New Delhi: As the government considers a plan to raise the retirement age of judges in the higher judiciary, News18 tries to explain some of the basic questions which may pop into one's mind regarding the new bill.
How Did the Present Retirement Age Come into Being?
Through a constitutional amendment. Section 4 of the Constitution (Fifteenth Amendment) Act, 1963, amended the retirement age of a high court judge from the earlier 60 years to 62 years.
As of now, Article 217 of the Constitution reads as:
Article 217. Appointment and conditions of the office of a Judge of a High Court,
1. Every Judge of a High Court shall be appointed by the President by warrant under his hand and seal after consultation with the Chief Justice of India, ......... and in any other case, until he attains the age of sixty two years.

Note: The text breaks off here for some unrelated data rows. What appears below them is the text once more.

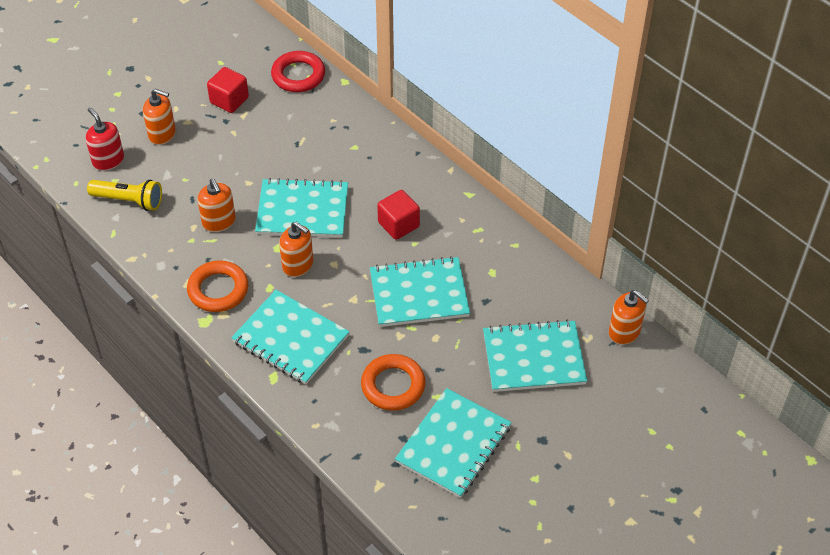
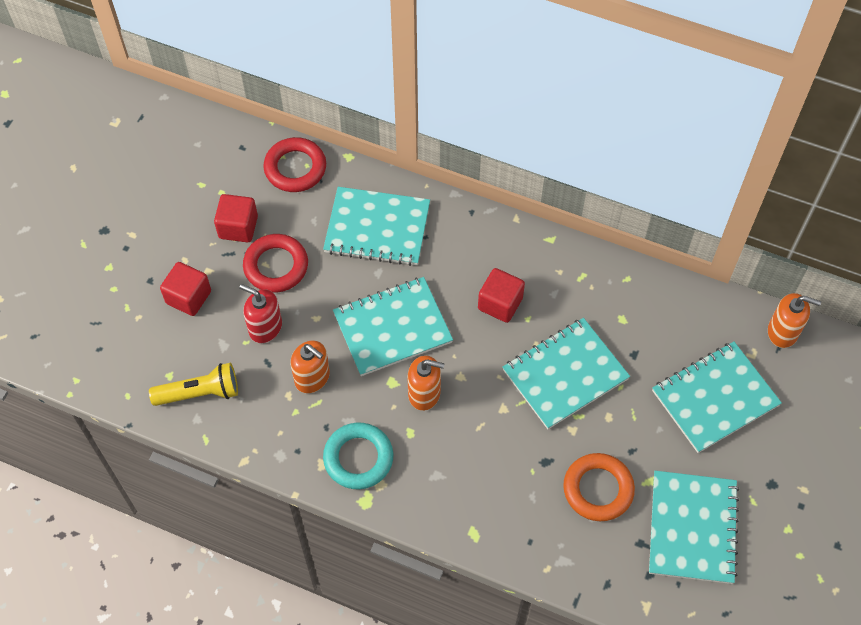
camera: 25 degrees left, 10 degrees up
(108, 160) = (147, 353): red soap dispenser -> red soap dispenser (265, 327)
(162, 134) = (188, 297): orange soap dispenser -> red cube
(218, 290) = (358, 458): orange ring -> turquoise ring
(240, 136) = (276, 266): none -> red ring
(290, 339) = (466, 482): turquoise notebook -> turquoise notebook (377, 228)

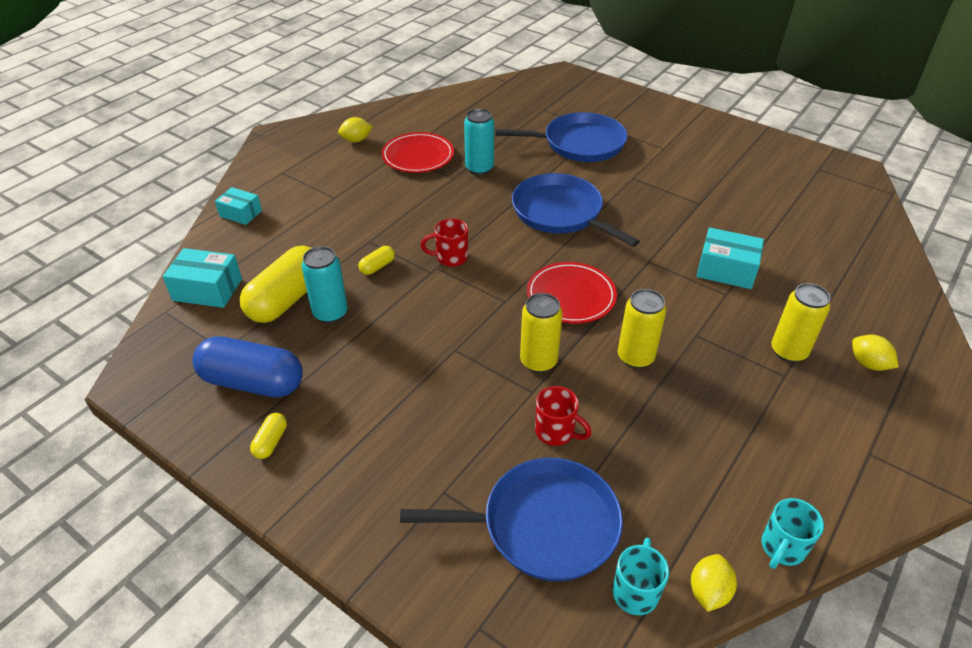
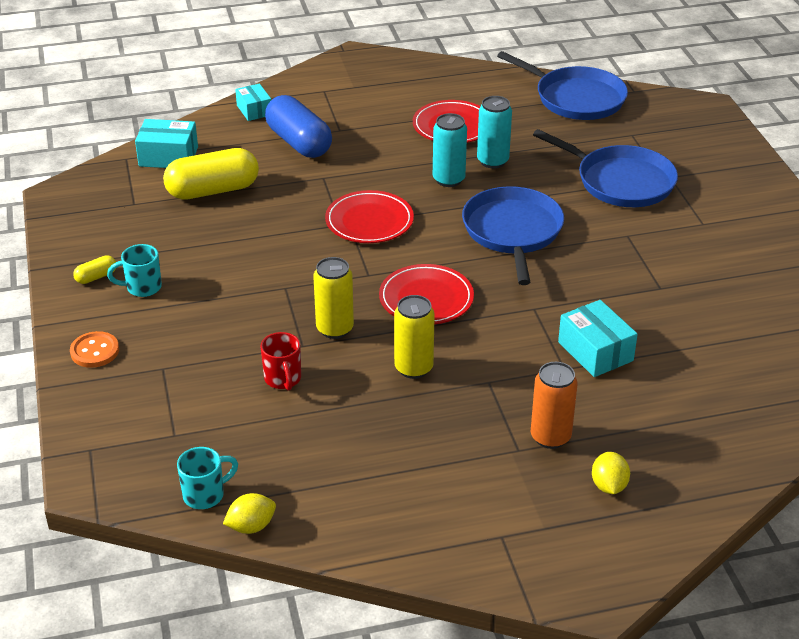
camera: 40 degrees right, 5 degrees down
(207, 289) = (168, 156): turquoise box -> turquoise box turned 45 degrees counterclockwise
(253, 382) = (127, 234): blue capsule -> blue capsule (299, 142)
(330, 313) = (230, 216): turquoise can -> turquoise can (448, 179)
(356, 140) = (417, 89): yellow lemon -> none
(359, 519) = (95, 351): none -> orange button
(377, 266) = (305, 200): yellow capsule -> none
(450, 258) = (369, 221): red mug -> red plate
(543, 525) = (198, 424): blue pan -> blue pan (576, 98)
(782, 548) = (338, 540): turquoise mug -> turquoise mug (142, 287)
(788, 351) = (550, 437): yellow can -> orange can

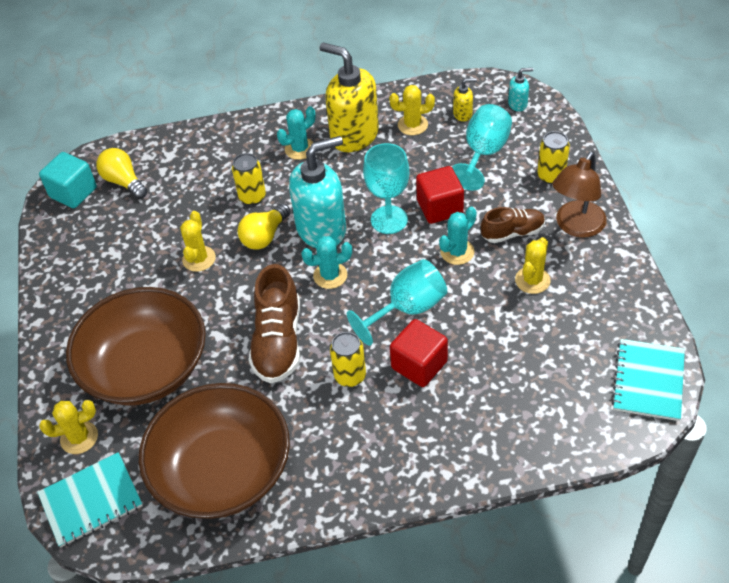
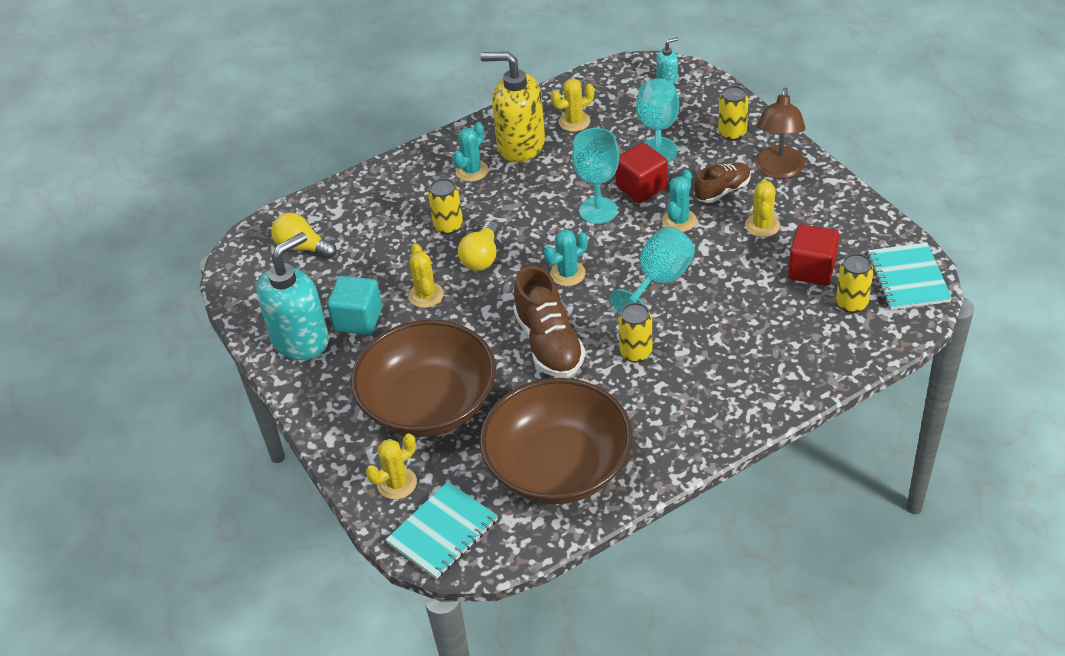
camera: 20 degrees left, 5 degrees down
(73, 192) = (253, 271): turquoise cube -> turquoise cube (358, 319)
(322, 229) = (536, 236): turquoise soap dispenser -> turquoise soap dispenser (301, 340)
(419, 365) = (696, 324): red cube -> red cube (811, 269)
(463, 114) = (618, 100): yellow soap dispenser -> none
(578, 390) = (851, 303): none -> yellow can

For SC judge: Article 124 (2): Every Judge of the Supreme Court shall be appointed by the President by warrant under his hand and seal after consultation with such of the Judges of the Supreme Court and of the High Courts in the States as the President may deem necessary for the purpose and shall hold office until he attains the age of sixty-five years.

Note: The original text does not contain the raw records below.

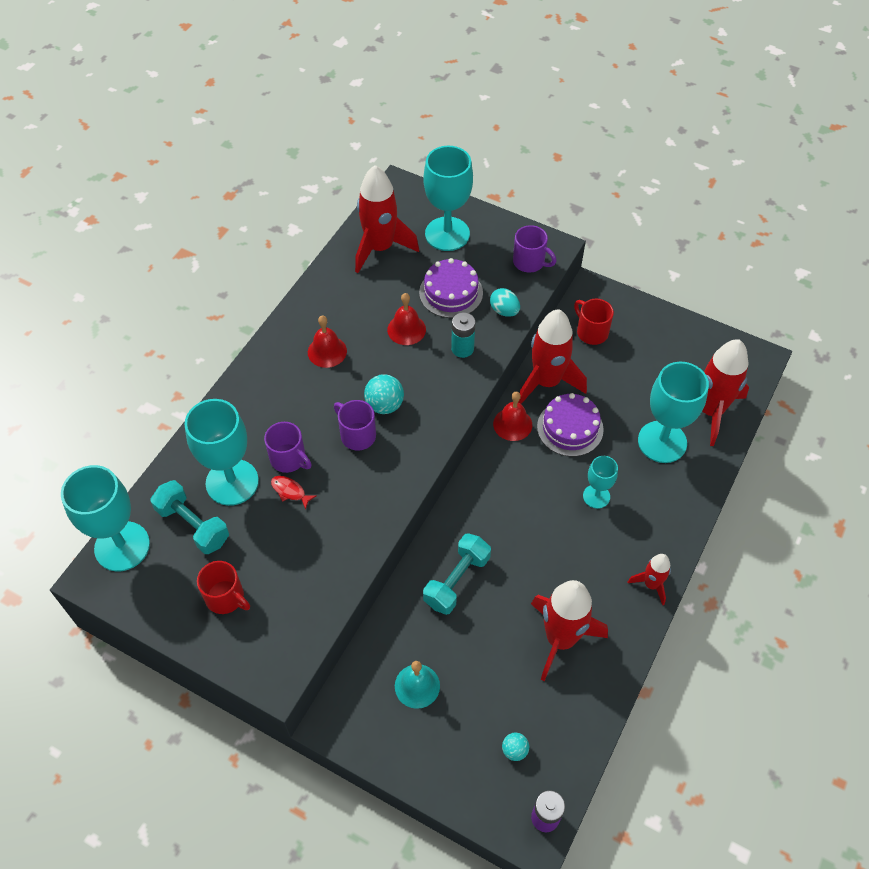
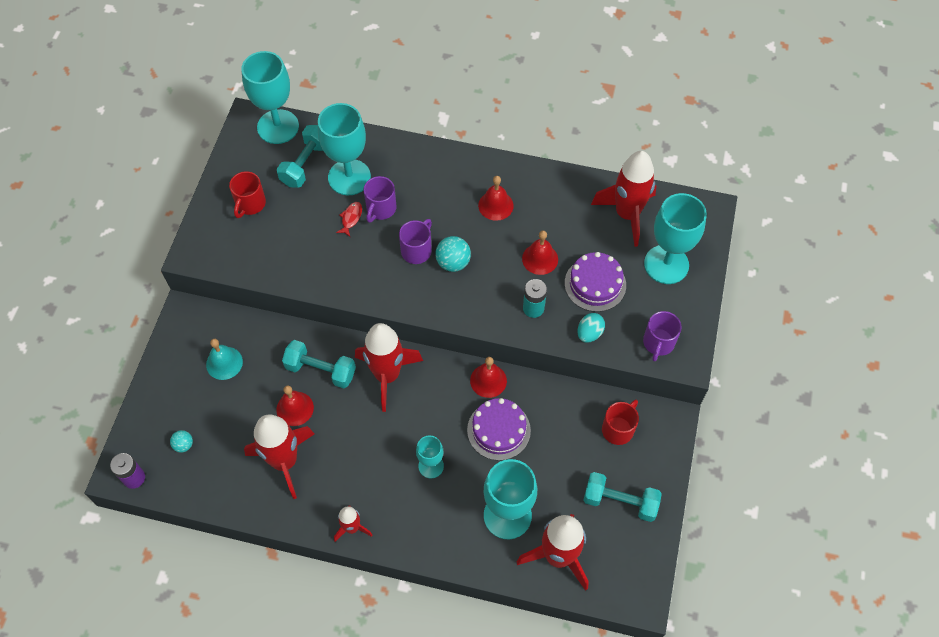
camera: 75 degrees right, 5 degrees up
(497, 617) = (295, 408): none -> red bell
(546, 382) = (544, 400): red rocket -> red rocket (387, 375)
(664, 350) = (620, 502): none -> turquoise dumbbell

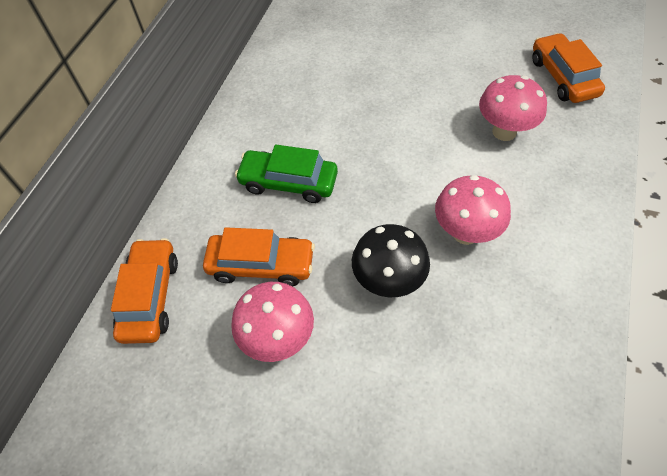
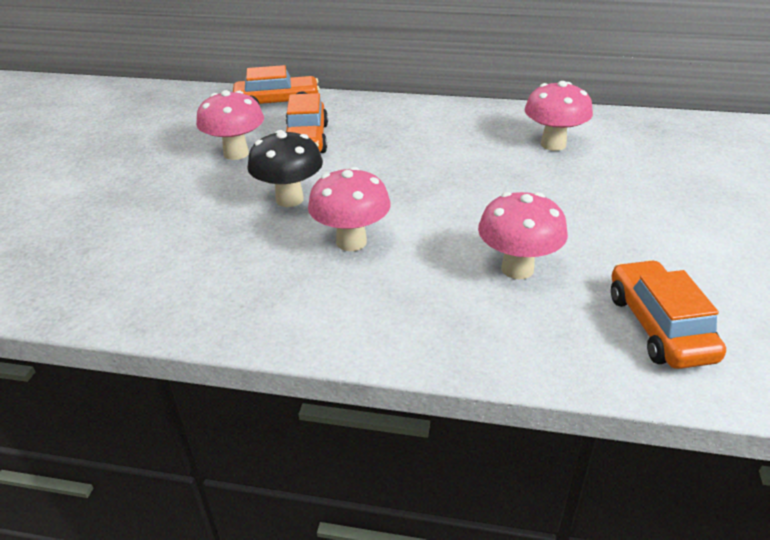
camera: 80 degrees right, 20 degrees down
(288, 182) = (399, 141): green car -> none
(322, 75) = (553, 144): none -> pink mushroom
(563, 77) = (659, 326): orange car -> orange car turned 75 degrees counterclockwise

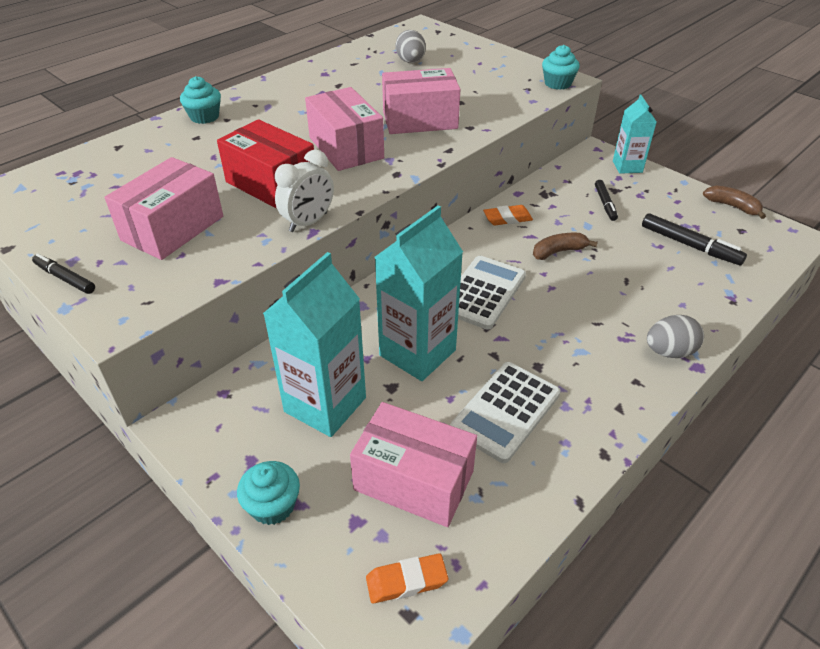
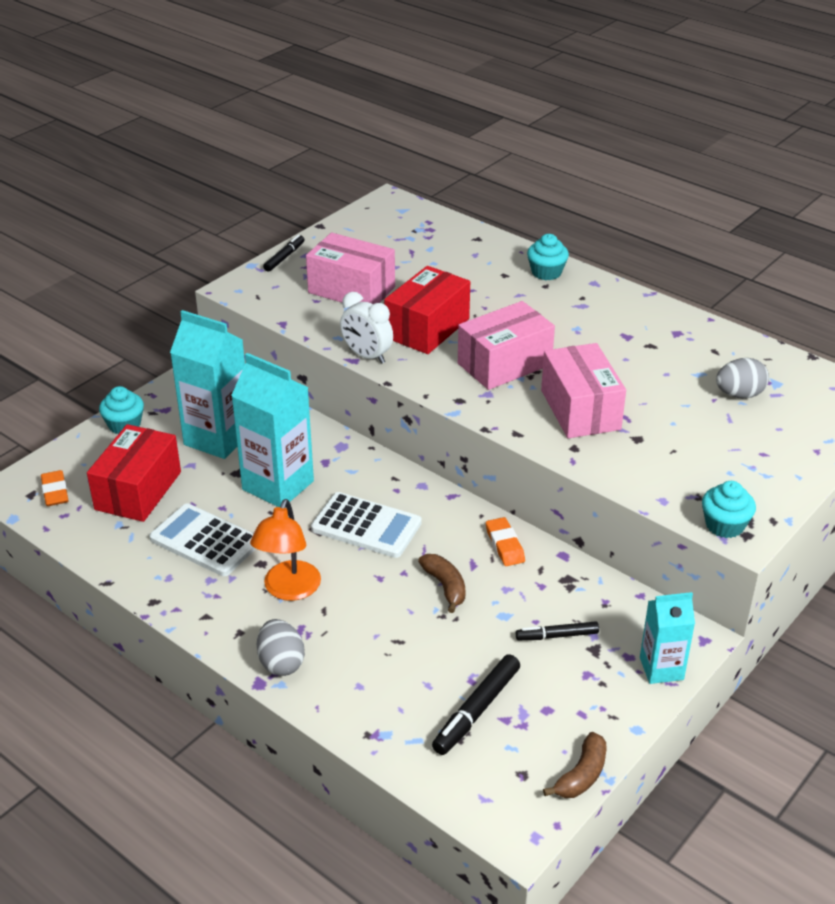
camera: 85 degrees right, 5 degrees down
(414, 480) = (138, 490): pink box -> red box
(574, 346) = (288, 590): none -> orange lamp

Any Earlier Bill on Retirement Age of Judges?
Yes. A bill was brought by the previous UPA government in 2010 to increase the retirement age of high court judges from 62 to 65 years, but lapsed after the dissolution of the 15th Lok Sabha in 2014.

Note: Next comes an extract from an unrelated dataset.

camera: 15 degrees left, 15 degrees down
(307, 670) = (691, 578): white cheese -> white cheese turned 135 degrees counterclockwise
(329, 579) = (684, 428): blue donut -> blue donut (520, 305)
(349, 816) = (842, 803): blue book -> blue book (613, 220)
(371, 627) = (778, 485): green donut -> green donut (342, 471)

The Constitution (114th Amendment) Bill, 2010, which provided for increasing the retirement age of high court judges from 62 to 65 years, was introduced in the Lok Sabha on July 25. But it could not be taken up for consideration and passage, and it lapsed.
What is the Position of the Government Now?
On March 9 this year, responding to a question in the Rajya Sabha on whether any proposal for extension of retirement age of high court judges was under consideration by the government, Minister of State for Law P P Chaudhary had said that no such proposal was under consideration.
Can Government Initiate Such a Process Without Drafting a Bill or Passing an Ordinance?
No. A bill needs to be tabled like the 2010 one. If not passed, then an ordinance might help. But a constitutional amendment is necessary. Ordinance can overrule this, but cannot for long as SC itself terms it as a fraud on the Constitution.
Has There Been Any Recommendations from Any Parliamentary Panel on This Issue?
In March this year, the parliamentary standing committee on law and personnel said that to reduce the pendency of cases, the existing vacancies for judges need to be filled up immediately. It said the vacancies arising in the future should be filled up "strictly" as per guidelines laid down by the apex court in a 1993 judgement. It recommended that the retirement age of SC judges be raised to 67 years from the present 65 and that of HC judges to 65 from the present 62.